(Human pose keypoint data)
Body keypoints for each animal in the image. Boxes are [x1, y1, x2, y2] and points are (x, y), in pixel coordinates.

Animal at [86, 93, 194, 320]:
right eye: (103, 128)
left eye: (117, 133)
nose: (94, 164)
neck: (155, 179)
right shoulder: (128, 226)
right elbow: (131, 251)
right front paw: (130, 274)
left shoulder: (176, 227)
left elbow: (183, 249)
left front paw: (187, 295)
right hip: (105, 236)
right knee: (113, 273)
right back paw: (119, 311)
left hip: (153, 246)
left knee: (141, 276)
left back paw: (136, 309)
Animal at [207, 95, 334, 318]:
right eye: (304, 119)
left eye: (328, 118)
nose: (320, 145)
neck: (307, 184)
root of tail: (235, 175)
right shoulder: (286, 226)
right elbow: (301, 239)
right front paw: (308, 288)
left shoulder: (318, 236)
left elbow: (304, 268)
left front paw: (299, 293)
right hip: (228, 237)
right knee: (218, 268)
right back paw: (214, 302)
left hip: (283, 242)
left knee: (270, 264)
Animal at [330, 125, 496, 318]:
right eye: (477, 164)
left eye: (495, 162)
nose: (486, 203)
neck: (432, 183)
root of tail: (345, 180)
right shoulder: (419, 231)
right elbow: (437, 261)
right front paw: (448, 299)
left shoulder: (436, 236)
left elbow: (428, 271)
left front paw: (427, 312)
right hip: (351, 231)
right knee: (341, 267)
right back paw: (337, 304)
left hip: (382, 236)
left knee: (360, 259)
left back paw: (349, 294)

What you need to do: Take the line with "neck: (432, 183)" and all lines after it through the end of the records, and write them out exactly; include nothing else.

Answer below:
neck: (432, 183)
root of tail: (345, 180)
right shoulder: (419, 231)
right elbow: (437, 261)
right front paw: (448, 299)
left shoulder: (436, 236)
left elbow: (428, 271)
left front paw: (427, 312)
right hip: (351, 231)
right knee: (341, 267)
right back paw: (337, 304)
left hip: (382, 236)
left knee: (360, 259)
left back paw: (349, 294)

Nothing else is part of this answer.